Tal é a utilidade, para o estado, da Guerra Contra a Droga. Não pode ser perdida, já que não existe um inimigo a derrotar. E por incontáveis razões não pode ser ganha. O governo não consegue interditar mais do que uma fracção da cocaína, heroína, marijuana e outras drogas que, ao ilegalizálas, o governo fez subir o seu preço até ao ponto de valer a pena traficá-las. E alguma droga, tal como a marijuana e o ópio, é facilmente produzida dentro dos Estados Unidos. Dezenas de milhões de americanos já se entregaram ao consumo de drogas ilegais, incluindo o Presidente. Os filhos não vêem qualquer razão para não experimentar aquilo que os pais já consumiram, independentemente daquilo que os pais agora preguem. As crianças tendem a não prestar atenção aos pais quando sabem que estes estão a mentir. Para além disso, há sempre o álcool.

E nos subúrbios, tal como nos guetos, ilegalizar as drogas fez disparar o seu preço até níveis tão altos que prendendo vendedores não tem qualquer efeito no lado da oferta. Tirar um vendedor de droga das ruas apenas abre uma vaga para outro empresário. Na verdade, é prática corrente dos vendedores fazer com que os seus competidores sejam presos, com o fim de ganharem uma parcela adicional de competitividade. Mas não faz mais diferença quem trafica a droga ou quem dirige o estado. De facto, até podem ser as mesmas pessoas! A Guerra Contra a Droga é a saúde do estado.

Porque apenas é uma falsa guerra, a Guerra Contra a Droga é fiscalmente comportável. O governo pode gastar tanto mais ou tanto menos quanto desejar, já que o resultado será sempre o mesmo. Mesmo os custos para o contribuinte são disfarçados, divididos como são por governos federais, regionais e locais, e confundidos com financiamento ao sistema de justiça. A maior despesa individual, as prisões, é aquela que a maior parte das pessoas erradamente interpretam como a melhor coisa que o governo faz por elas. Suportar este erro é um equívoco acerca sobre qual é o produto do sistema de justiça criminal. Não é o controlo do crime, se é que tal pudesse ser medido com alguma exactidão, não há qualquer prova de que a imposição da lei em geral reduza o crime (Jacob, 1984). O produto são índices de criminalidade (Black, 1970), que são uma função, não do nível de criminalidade, mas do nível de imposição da lei. Daí que as autoridades possam fabricar uma “onda de criminalidade” se quiserem mais dinheiro, ou abrandar o controlo se quiserem obter algum crédito por fazerem exactamente o oposto. Tirando eles próprios e os seus superiores hierárquicos, os únicos beneficiários daqueles 100 000 polícias adicionais que o Presidente Clinton quer colocar nas ruas serão os vendedores de donuts.
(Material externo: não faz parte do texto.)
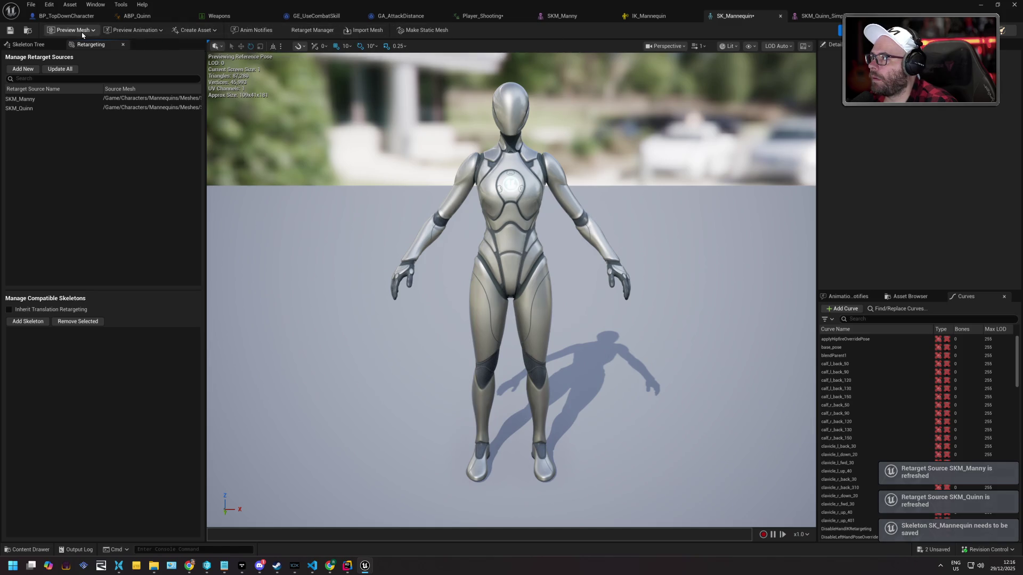
click(142, 30)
Para além disto, até um certo ponto a Guerra Contra a Droga paga-se a si mesma. Tal como os exércitos que costumavam subsistir largamente “através do terreno”, pilhando as zonas que atravessavam, também os guerreiros da droga amontoam os seus cofres com o saque de bens confiscados. E isto só a nível formal e legal. À margem da lei, claro que a polícia sempre confiscou muito mais droga do que aquela que chega à sala de provas. É improvável que os vendedores ou os drogados protestem (o cenário clássico: um polícia faz uma busca ilegal na rua. Ele encontra algo. Pergunta, com cortesia, “Isto é seu?” e a resposta é sempre “Não”). Alguma droga a polícia vende por sua conta. Alguma consomem-na eles próprios. E alguma utilizam para “tramar” (colocar drogas na posse de suspeitos vendedores ou adicionar mais droga àquela que foi encontrada para converter um delito menor num crime grave) (Knapp Commission, 1973).

Ainda de uma outra maneira, a Guerra Contra a Droga oferece um dos benefícios de uma verdadeira guerra sem os seus custos e riscos. Toda a verdadeira guerra é um holocausto de liberdades cívicas (Murphy, 73). Mesmo ao nível formal e legal, a segurança nacional — um chamado “interesse obrigatório do estado” — tende a imporse aos direitos fundamentais, pelo menos até que o tiroteio pare. Entretanto vigilantes patrióticos levam a cabo as castrações, os linchamentos, e os incêndios — o trabalho demasiado sujo para o estado fazer mesmo numa suposta emergência de guerra, mas não demasiado sujo para o estado não fazer vista grossa depois. Os Estados Unidos durante a Primeira Guerra Mundial e durante o Red Scare é um exemplo; a Itália que os liberais deixaram que os fascistas tomassem, depois de os deixarem, à margem da lei, esmagar socialistas, comunistas e anarquistas, é outro. Mas a paz regressa e o terreno legal perdido é, na sua grande parte, recuperado ou mais terreno ainda é retirado. Uma vez que o estado tenha demolido irreparavelmente a oposição radical, pode muito bem repor direitos constitucionais para os impotentes sobreviventes e gozar o calor da sua própria glória anunciada, desfilando a sua tolerância quando esta já não fizer qualquer diferença.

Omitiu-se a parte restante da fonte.